What is expected | When you reach the line that contains "X102830000Y-75169998D01*" in the data below, start reproducing lines exactly, and stop after the line that contains "X103710002Y-76122498D02*".

── Source data ──

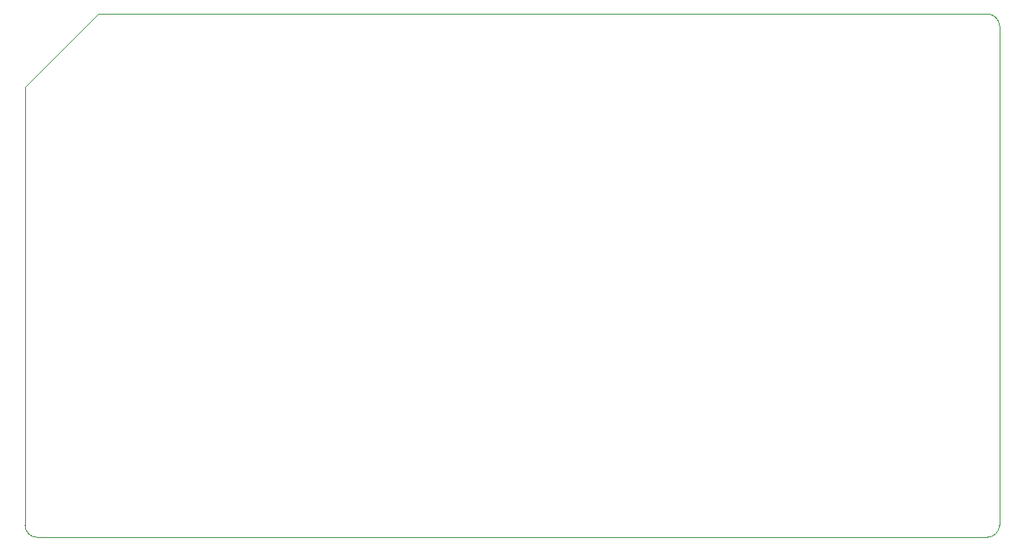
<source format=gbr>
%TF.GenerationSoftware,KiCad,Pcbnew,6.0.2+dfsg-1*%
%TF.CreationDate,2024-03-03T12:29:16-06:00*%
%TF.ProjectId,rc-duino,72632d64-7569-46e6-9f2e-6b696361645f,rev?*%
%TF.SameCoordinates,Original*%
%TF.FileFunction,Profile,NP*%
%FSLAX46Y46*%
G04 Gerber Fmt 4.6, Leading zero omitted, Abs format (unit mm)*
G04 Created by KiCad (PCBNEW 6.0.2+dfsg-1) date 2024-03-03 12:29:16*
%MOMM*%
%LPD*%
G01*
G04 APERTURE LIST*
%TA.AperFunction,Profile*%
%ADD10C,0.120000*%
%TD*%
G04 APERTURE END LIST*
D10*
%TO.C,U1*%
X59996578Y-91478710D02*
X159056578Y-91478710D01*
X58726578Y-87668710D02*
X58726578Y-44488710D01*
X66346578Y-36868710D02*
X58726578Y-44488710D01*
X58726578Y-87668710D02*
X58726578Y-90208710D01*
X159056578Y-36868710D02*
X66346578Y-36868710D01*
X160326578Y-90208710D02*
X160326578Y-38138710D01*
X159056578Y-91478710D02*
G75*
G03*
X160326578Y-90208710I1J1269999D01*
G01*
X58726578Y-90208710D02*
G75*
G03*
X59996578Y-91478710I1269999J-1D01*
G01*
X160326578Y-38138710D02*
G75*
G03*
X159056578Y-36868710I-1269999J1D01*
G01*
%TD*%
M02*

</source>
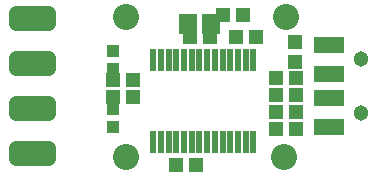
<source format=gbr>
G04 EAGLE Gerber RS-274X export*
G75*
%MOMM*%
%FSLAX34Y34*%
%LPD*%
%INSoldermask Top*%
%IPPOS*%
%AMOC8*
5,1,8,0,0,1.08239X$1,22.5*%
G01*
%ADD10C,2.203200*%
%ADD11R,2.503200X1.403200*%
%ADD12C,1.303200*%
%ADD13R,0.603200X1.903200*%
%ADD14R,1.303200X1.203200*%
%ADD15R,1.203200X1.303200*%
%ADD16C,1.173478*%
%ADD17R,1.003200X1.003200*%
%ADD18R,1.503200X1.703200*%


D10*
X-60325Y12700D03*
X-60325Y131763D03*
X74613Y131763D03*
X73025Y12700D03*
D11*
X110750Y108025D03*
X110750Y83025D03*
X110750Y63025D03*
X110750Y38025D03*
D12*
X138250Y95525D03*
X138250Y50525D03*
D13*
X-37488Y25325D03*
X-30988Y25325D03*
X-24488Y25325D03*
X-17988Y25325D03*
X-11488Y25325D03*
X-4988Y25325D03*
X1513Y25325D03*
X8013Y25325D03*
X14513Y25325D03*
X21013Y25325D03*
X27513Y25325D03*
X34013Y25325D03*
X40513Y25325D03*
X47013Y25325D03*
X47013Y95325D03*
X40513Y95325D03*
X34013Y95325D03*
X27513Y95325D03*
X21013Y95325D03*
X14513Y95325D03*
X8013Y95325D03*
X1513Y95325D03*
X-4988Y95325D03*
X-11488Y95325D03*
X-17988Y95325D03*
X-24488Y95325D03*
X-30988Y95325D03*
X-37488Y95325D03*
D14*
X66113Y79375D03*
X83113Y79375D03*
X66113Y36513D03*
X83113Y36513D03*
D15*
X83113Y50800D03*
X66113Y50800D03*
X83113Y65088D03*
X66113Y65088D03*
D14*
X10088Y114300D03*
X-6913Y114300D03*
D16*
X-125501Y87274D02*
X-153899Y87274D01*
X-153899Y96876D01*
X-125501Y96876D01*
X-125501Y87274D01*
X-125501Y125374D02*
X-153899Y125374D01*
X-153899Y134976D01*
X-125501Y134976D01*
X-125501Y125374D01*
D15*
X38663Y133350D03*
X21663Y133350D03*
X-72000Y77788D03*
X-55000Y77788D03*
X-72000Y63500D03*
X-55000Y63500D03*
D17*
X-71438Y53538D03*
X-71438Y38538D03*
X-71438Y87750D03*
X-71438Y102750D03*
D14*
X32775Y114300D03*
X49775Y114300D03*
D16*
X-125501Y11074D02*
X-153899Y11074D01*
X-153899Y20676D01*
X-125501Y20676D01*
X-125501Y11074D01*
X-125501Y49174D02*
X-153899Y49174D01*
X-153899Y58776D01*
X-125501Y58776D01*
X-125501Y49174D01*
D15*
X82550Y110100D03*
X82550Y93100D03*
D14*
X-18025Y6350D03*
X-1025Y6350D03*
D18*
X11088Y125413D03*
X-7913Y125413D03*
M02*

</source>
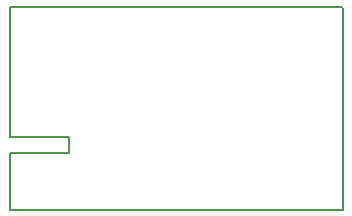
<source format=gko>
G04*
G04 #@! TF.GenerationSoftware,Altium Limited,Altium Designer,19.1.7 (138)*
G04*
G04 Layer_Color=16711935*
%FSAX25Y25*%
%MOIN*%
G70*
G01*
G75*
%ADD12C,0.00787*%
D12*
X0505630Y0338524D02*
G03*
X0505236Y0338917I-0000394J0000000D01*
G01*
X0505630Y0338524D02*
G03*
X0505236Y0338917I-0000394J0000000D01*
G01*
X0395000Y0338917D02*
G03*
X0394606Y0338524I0000000J-0000394D01*
G01*
X0395000Y0338917D02*
G03*
X0394606Y0338524I0000000J-0000394D01*
G01*
X0394606Y0295295D02*
Y0323268D01*
Y0295295D02*
X0414291D01*
Y0290177D02*
Y0295295D01*
X0394606Y0290177D02*
X0414291D01*
X0394606D02*
X0394606Y0271201D01*
X0394606Y0338524D02*
X0394606Y0323268D01*
X0505630Y0338524D02*
X0505630Y0271201D01*
X0395000Y0338917D02*
X0505236Y0338917D01*
X0394606Y0271201D02*
X0505630Y0271201D01*
M02*

</source>
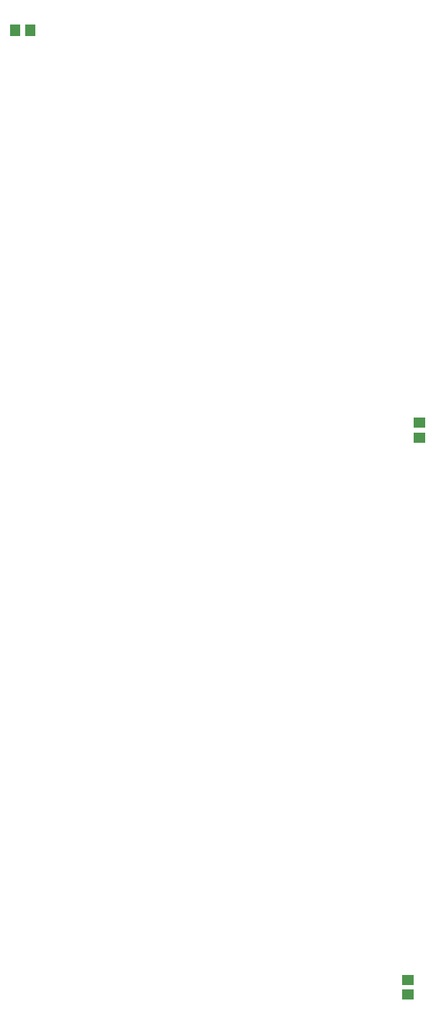
<source format=gbr>
%TF.GenerationSoftware,Altium Limited,Altium Designer,24.7.2 (38)*%
G04 Layer_Color=128*
%FSLAX45Y45*%
%MOMM*%
%TF.SameCoordinates,74662405-AD21-4814-813C-A76D1C426129*%
%TF.FilePolarity,Positive*%
%TF.FileFunction,Paste,Bot*%
%TF.Part,Single*%
G01*
G75*
%TA.AperFunction,SMDPad,CuDef*%
%ADD16R,1.15000X1.47000*%
%ADD17R,1.47000X1.15000*%
D16*
X7506600Y14803120D02*
D03*
X7682600D02*
D03*
D17*
X12255500Y10198100D02*
D03*
Y10022100D02*
D03*
X12115800Y3656700D02*
D03*
Y3480700D02*
D03*
%TF.MD5,b44be3e29efd282ce2831868af32dbfd*%
M02*

</source>
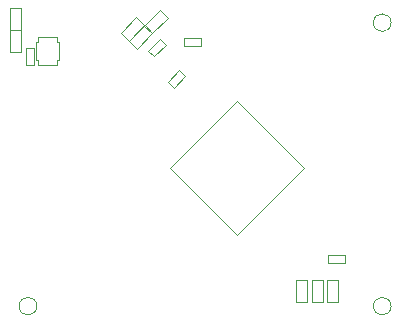
<source format=gbr>
%TF.GenerationSoftware,KiCad,Pcbnew,9.0.2*%
%TF.CreationDate,2025-11-05T17:07:52-08:00*%
%TF.ProjectId,pico2-nx-module,7069636f-322d-46e7-982d-6d6f64756c65,rev?*%
%TF.SameCoordinates,Original*%
%TF.FileFunction,Other,User*%
%FSLAX46Y46*%
G04 Gerber Fmt 4.6, Leading zero omitted, Abs format (unit mm)*
G04 Created by KiCad (PCBNEW 9.0.2) date 2025-11-05 17:07:52*
%MOMM*%
%LPD*%
G01*
G04 APERTURE LIST*
%ADD10C,0.050000*%
G04 APERTURE END LIST*
D10*
%TO.C,R62*%
X112880675Y-73224645D02*
X114195893Y-71909427D01*
X113545355Y-73889325D02*
X112880675Y-73224645D01*
X114195893Y-71909427D02*
X114860573Y-72574107D01*
X114860573Y-72574107D02*
X113545355Y-73889325D01*
%TO.C,C48*%
X101470000Y-71760000D02*
X102390000Y-71760000D01*
X101470000Y-73580000D02*
X101470000Y-71760000D01*
X102390000Y-71760000D02*
X102390000Y-73580000D01*
X102390000Y-73580000D02*
X101470000Y-73580000D01*
%TO.C,R33*%
X125725400Y-94775601D02*
X126665400Y-94775601D01*
X125725400Y-96635601D02*
X125725400Y-94775601D01*
X126665400Y-94775601D02*
X126665400Y-96635601D01*
X126665400Y-96635601D02*
X125725400Y-96635601D01*
%TO.C,C51*%
X101470002Y-73649998D02*
X102390002Y-73649998D01*
X101470002Y-75469998D02*
X101470002Y-73649998D01*
X102390002Y-73649998D02*
X102390002Y-75469998D01*
X102390002Y-75469998D02*
X101470002Y-75469998D01*
%TO.C,C20*%
X111560675Y-74548787D02*
X112847609Y-73261853D01*
X112211213Y-75199325D02*
X111560675Y-74548787D01*
X112847609Y-73261853D02*
X113498147Y-73912391D01*
X113498147Y-73912391D02*
X112211213Y-75199325D01*
%TO.C,FID2*%
X133750000Y-73000000D02*
G75*
G02*
X132250000Y-73000000I-750000J0D01*
G01*
X132250000Y-73000000D02*
G75*
G02*
X133750000Y-73000000I750000J0D01*
G01*
%TO.C,R51*%
X127025400Y-94755603D02*
X127965400Y-94755603D01*
X127025400Y-96615603D02*
X127025400Y-94755603D01*
X127965400Y-94755603D02*
X127965400Y-96615603D01*
X127965400Y-96615603D02*
X127025400Y-96615603D01*
%TO.C,C18*%
X128431600Y-92665200D02*
X129831600Y-92665200D01*
X128431600Y-93365200D02*
X128431600Y-92665200D01*
X129831600Y-92665200D02*
X129831600Y-93365200D01*
X129831600Y-93365200D02*
X128431600Y-93365200D01*
%TO.C,C6*%
X102830000Y-75169998D02*
X103530000Y-75169998D01*
X102830000Y-76569998D02*
X102830000Y-75169998D01*
X103530000Y-75169998D02*
X103530000Y-76569998D01*
X103530000Y-76569998D02*
X102830000Y-76569998D01*
%TO.C,R9*%
X128325400Y-94775601D02*
X129265400Y-94775601D01*
X128325400Y-96635601D02*
X128325400Y-94775601D01*
X129265400Y-94775601D02*
X129265400Y-96635601D01*
X129265400Y-96635601D02*
X128325400Y-96635601D01*
%TO.C,U5*%
X103710002Y-74622496D02*
X103830001Y-74622497D01*
X103710002Y-76122498D02*
X103710002Y-74622496D01*
X103830001Y-74622497D02*
X103830002Y-74172496D01*
X103830001Y-76122497D02*
X103710002Y-76122498D01*
X103830002Y-74172496D02*
X105490002Y-74172496D01*
X103830002Y-76572498D02*
X103830001Y-76122497D01*
X105490002Y-74172496D02*
X105490003Y-74622497D01*
X105490002Y-76572498D02*
X103830002Y-76572498D01*
X105490003Y-74622497D02*
X105610002Y-74622496D01*
X105490003Y-76122497D02*
X105490002Y-76572498D01*
X105610002Y-74622496D02*
X105610002Y-76122498D01*
X105610002Y-76122498D02*
X105490003Y-76122497D01*
%TO.C,FID3*%
X133750000Y-97000000D02*
G75*
G02*
X132250000Y-97000000I-750000J0D01*
G01*
X132250000Y-97000000D02*
G75*
G02*
X133750000Y-97000000I750000J0D01*
G01*
%TO.C,R78*%
X110869427Y-73855893D02*
X112184645Y-72540675D01*
X111534107Y-74520573D02*
X110869427Y-73855893D01*
X112184645Y-72540675D02*
X112849325Y-73205355D01*
X112849325Y-73205355D02*
X111534107Y-74520573D01*
%TO.C,C21*%
X114831490Y-77993535D02*
X115821439Y-77003586D01*
X115326465Y-78488510D02*
X114831490Y-77993535D01*
X115821439Y-77003586D02*
X116316414Y-77498561D01*
X116316414Y-77498561D02*
X115326465Y-78488510D01*
%TO.C,U3*%
X120691059Y-79621380D02*
X115034205Y-85278234D01*
X120691059Y-90935088D02*
X115034205Y-85278234D01*
X126347913Y-85278234D02*
X120691059Y-79621380D01*
X126347913Y-85278234D02*
X120691059Y-90935088D01*
%TO.C,C23*%
X113193812Y-75361213D02*
X114183761Y-74371264D01*
X113688787Y-75856188D02*
X113193812Y-75361213D01*
X114183761Y-74371264D02*
X114678736Y-74866239D01*
X114678736Y-74866239D02*
X113688787Y-75856188D01*
%TO.C,FID1*%
X103750000Y-97000000D02*
G75*
G02*
X102250000Y-97000000I-750000J0D01*
G01*
X102250000Y-97000000D02*
G75*
G02*
X103750000Y-97000000I750000J0D01*
G01*
%TO.C,C22*%
X116230000Y-74300000D02*
X117630000Y-74300000D01*
X116230000Y-75000000D02*
X116230000Y-74300000D01*
X117630000Y-74300000D02*
X117630000Y-75000000D01*
X117630000Y-75000000D02*
X116230000Y-75000000D01*
%TD*%
M02*

</source>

───

Solution to this problem |
X102830000Y-75169998D01*
X103530000Y-75169998D02*
X103530000Y-76569998D01*
X103530000Y-76569998D02*
X102830000Y-76569998D01*
%TO.C,R9*%
X128325400Y-94775601D02*
X129265400Y-94775601D01*
X128325400Y-96635601D02*
X128325400Y-94775601D01*
X129265400Y-94775601D02*
X129265400Y-96635601D01*
X129265400Y-96635601D02*
X128325400Y-96635601D01*
%TO.C,U5*%
X103710002Y-74622496D02*
X103830001Y-74622497D01*
X103710002Y-76122498D02*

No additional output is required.